> **CONSIGNE 1**: Relevez toutes les lignes des enregistrements contenant le mot "deprecated", en tenant compte de la casse.

> **TEXTE FOURNI**:
──────────────────────────────

Mais qui a peur de Renika Lesnik ?
par Europeus
mercredi 15 juin 2005
Dans son dernier ouvrage, La rebelle aux pieds nus,
Renata ne dit mot de ces derniers épisodes familiaux. Son histoire
s’arrête au 9 mars 1981, lorsqu’elle réussit à fuir l’Union soviétique,
son ex-mari guébiste et tout un système qu’elle n’a eu de cesse de
dénoncer de l’intérieur. Lorsqu’elle parvint à se jouer des autorités
soviétiques et à rejoindre la France le 20 avril de cette même année,
via un court séjour au Brésil. Lorsque détentrice d’un statut de
réfugiée politique elle bénéficia, dès le 13 mai, de la protection de
la DST. Ce que ne dit pas son livre - teinté d’une remarquable ironie
malgré les épreuves qu’il décrit - est qu’après toutes ces années,
l’ex-KGB a la rancune tenace et une vision très personnelle de la
souveraineté territoriale. Condamnée à mort en septembre 1983 par
Andropov pour « haute trahison d’Etat » (lors d’un « procès » où les
services guébistes étaient partie civile...), en raison de son passage à
l’ouest mais également suite à la publication de son premier ouvrage
français « Ici Moscou » et à sa participation à la création, depuis
Paris, d’un comité de soutien au journaliste russe de Radio Moscou
Internationale, Vladmir Dantchev (interné en asile psychiatrique pour
avoir dénoncé à l’antenne l’invasion soviétique en Afghanistan), Renata
craint désormais pour sa vie sur le sol français. « En fait, même si je
ne peux pas désigner de commanditaire, on ne m’a pratiquement jamais
laissée tranquille, confie-t-elle par téléphone. Je pense à des
personnes qui m’ont rencontrée comme par hasard dans la rue, alors que
je prenais un café avec un journaliste. Aux fois où ma maison a été
visitée en mon absence. Ou à des tentatives de kidnapping », les
autorités soviétiques n’ayant jusqu’alors pas le droit d’exécuter la
sentence hors de leur territoire. « Jusqu’alors, car depuis, ce droit
ils l’ont pris. Poutine a récemment été très clair sur ce point. Le
Russes sont libres de frapper en n’importe quel endroit du monde où se
trouvent des terroristes. » Terroriste l’ancienne traductrice et
journaliste ? Au yeux du Kremlin, la chose ne fait guère de doute,
poursuit Renata : « D’après Poutine, je tombe dans cette catégorie dans
la mesure où je m’oppose à la guerre en Tchétchénie. Sans compter le
fait que cet homme est à genoux devant la mémoire d’Andropov, son
idole. » Celle-là même qui avait condamné Renata à la peine capitale
sans que la sentence ne puisse être exécutée. « Comprenez, cela fait
désordre... »

──────────────────────────────

> **CONSIGNE 2**: Pour chacune des affirmations suivantes, indiquez par oui ou par non si elle concorde avec le texte fourni, et citez à l'identique les mots du texte qui tranchent. (a) Renata a fui l'Union soviétique le 9 mars 1981. (b) Renata a gagné la France directement, sans passer par un autre pays. (c) Renata a été condamnée à mort par Andropov en septembre 1983.

(Données stockées)
──────────────────────────────

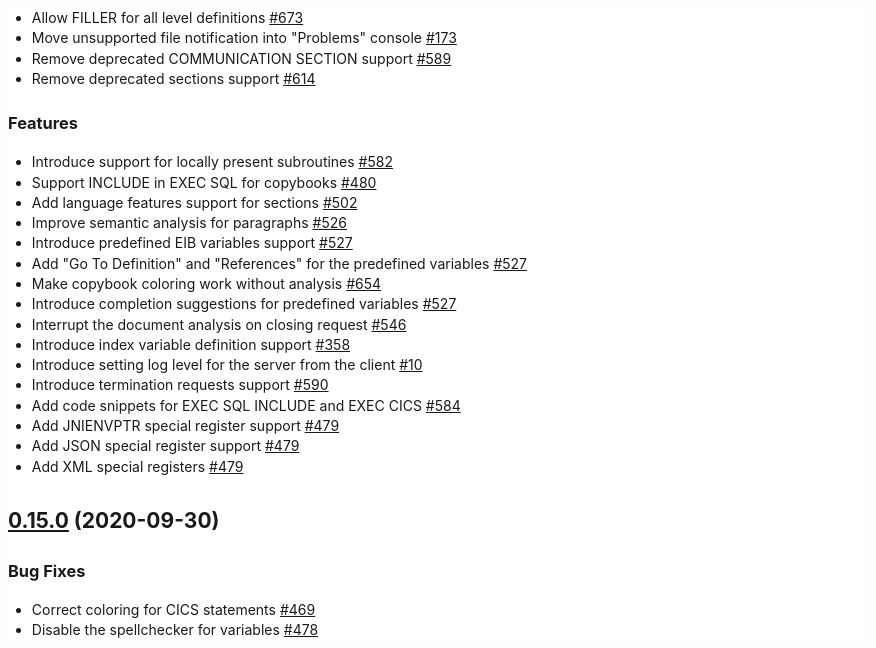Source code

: * Allow FILLER for all level definitions [#673](https://github.com/eclipse/che-che4z-lsp-for-cobol/issues/673)
* Move unsupported file notification into "Problems" console [#173](https://github.com/eclipse/che-che4z-lsp-for-cobol/issues/173)
* Remove deprecated COMMUNICATION SECTION support [#589](https://github.com/eclipse/che-che4z-lsp-for-cobol/issues/589)
* Remove deprecated sections support [#614](https://github.com/eclipse/che-che4z-lsp-for-cobol/issues/614)

### Features
* Introduce support for locally present subroutines [#582](https://github.com/eclipse/che-che4z-lsp-for-cobol/issues/582)
* Support INCLUDE in EXEC SQL for copybooks [#480](https://github.com/eclipse/che-che4z-lsp-for-cobol/issues/480)
* Add language features support for sections [#502](https://github.com/eclipse/che-che4z-lsp-for-cobol/issues/502)
* Improve semantic analysis for paragraphs [#526](https://github.com/eclipse/che-che4z-lsp-for-cobol/issues/526)
* Introduce predefined EIB variables support [#527](https://github.com/eclipse/che-che4z-lsp-for-cobol/issues/527)
* Add "Go To Definition" and "References" for the predefined variables [#527](https://github.com/eclipse/che-che4z-lsp-for-cobol/issues/527)
* Make copybook coloring work without analysis [#654](https://github.com/eclipse/che-che4z-lsp-for-cobol/issues/654)
* Introduce completion suggestions for predefined variables [#527](https://github.com/eclipse/che-che4z-lsp-for-cobol/issues/527)
* Interrupt the document analysis on closing request [#546](https://github.com/eclipse/che-che4z-lsp-for-cobol/issues/546)
* Introduce index variable definition support [#358](https://github.com/eclipse/che-che4z-lsp-for-cobol/issues/358)
* Introduce setting log level for the server from the client [#10](https://github.com/eclipse/che-che4z-lsp-for-cobol/issues/10)
* Introduce termination requests support [#590](https://github.com/eclipse/che-che4z-lsp-for-cobol/issues/590)
* Add code snippets for EXEC SQL INCLUDE and EXEC CICS [#584](https://github.com/eclipse/che-che4z-lsp-for-cobol/issues/584)
* Add JNIENVPTR special register support [#479](https://github.com/eclipse/che-che4z-lsp-for-cobol/issues/479)
* Add JSON special register support [#479](https://github.com/eclipse/che-che4z-lsp-for-cobol/issues/479)
* Add XML special registers [#479](https://github.com/eclipse/che-che4z-lsp-for-cobol/issues/479)

## [0.15.0](https://github.com/eclipse/che-che4z-lsp-for-cobol/compare/0.14.0...0.15.0) (2020-09-30)

### Bug Fixes
* Correct coloring for CICS statements [#469](https://github.com/eclipse/che-che4z-lsp-for-cobol/issues/469)
* Disable the spellchecker for variables [#478](https://github.com/eclipse/che-che4z-lsp-for-cobol/issues/478)
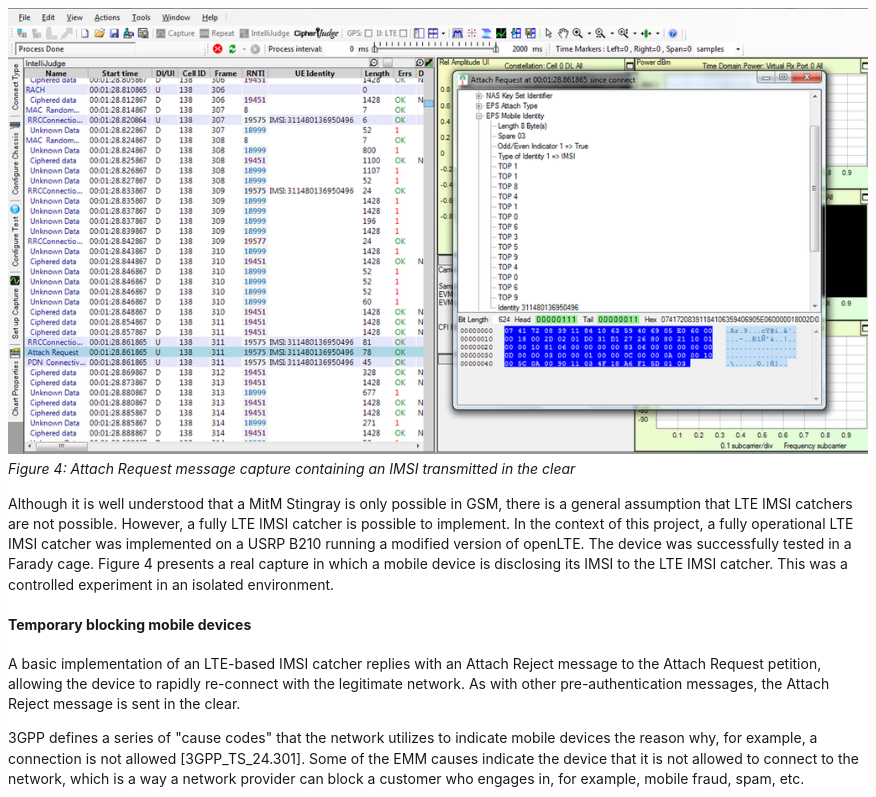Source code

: ![](imgs/02_IMSI_catcher.png)  
_Figure 4: Attach Request message capture containing an IMSI transmitted in the clear_

Although it is well understood that a MitM Stingray is only possible in GSM, there is a general assumption that LTE IMSI catchers are not possible. However, a fully LTE IMSI catcher is possible to implement. In the context of this project, a fully operational LTE IMSI catcher was implemented on a USRP B210 running a modified version of openLTE. The device was successfully tested in a Farady cage. Figure 4 presents a real capture in which a mobile device is disclosing its IMSI to the LTE IMSI catcher. This was a controlled experiment in an isolated environment.

#### Temporary blocking mobile devices

A basic implementation of an LTE-based IMSI catcher replies with an Attach Reject message to the Attach Request petition, allowing the device to rapidly re-connect with the legitimate network. As with other pre-authentication messages, the Attach Reject message is sent in the clear.

3GPP defines a series of "cause codes" that the network utilizes to indicate mobile devices the reason why, for example, a connection is not allowed \[3GPP\_TS\_24.301\]. Some of the EMM causes indicate the device that it is not allowed to connect to the network, which is a way a network provider can block a customer who engages in, for example, mobile fraud, spam, etc.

──────────────────────────────

> **RÉPONSE 1**:
* Remove deprecated COMMUNICATION SECTION support [#589](https://github.com/eclipse/che-che4z-lsp-for-cobol/issues/589)
* Remove deprecated sections support [#614](https://github.com/eclipse/che-che4z-lsp-for-cobol/issues/614)

> **RÉPONSE 2**:
(a) Oui : « Son histoire s’arrête au 9 mars 1981, lorsqu’elle réussit à fuir l’Union soviétique »
(b) Non : « via un court séjour au Brésil »
(c) Oui : « Condamnée à mort en septembre 1983 par Andropov »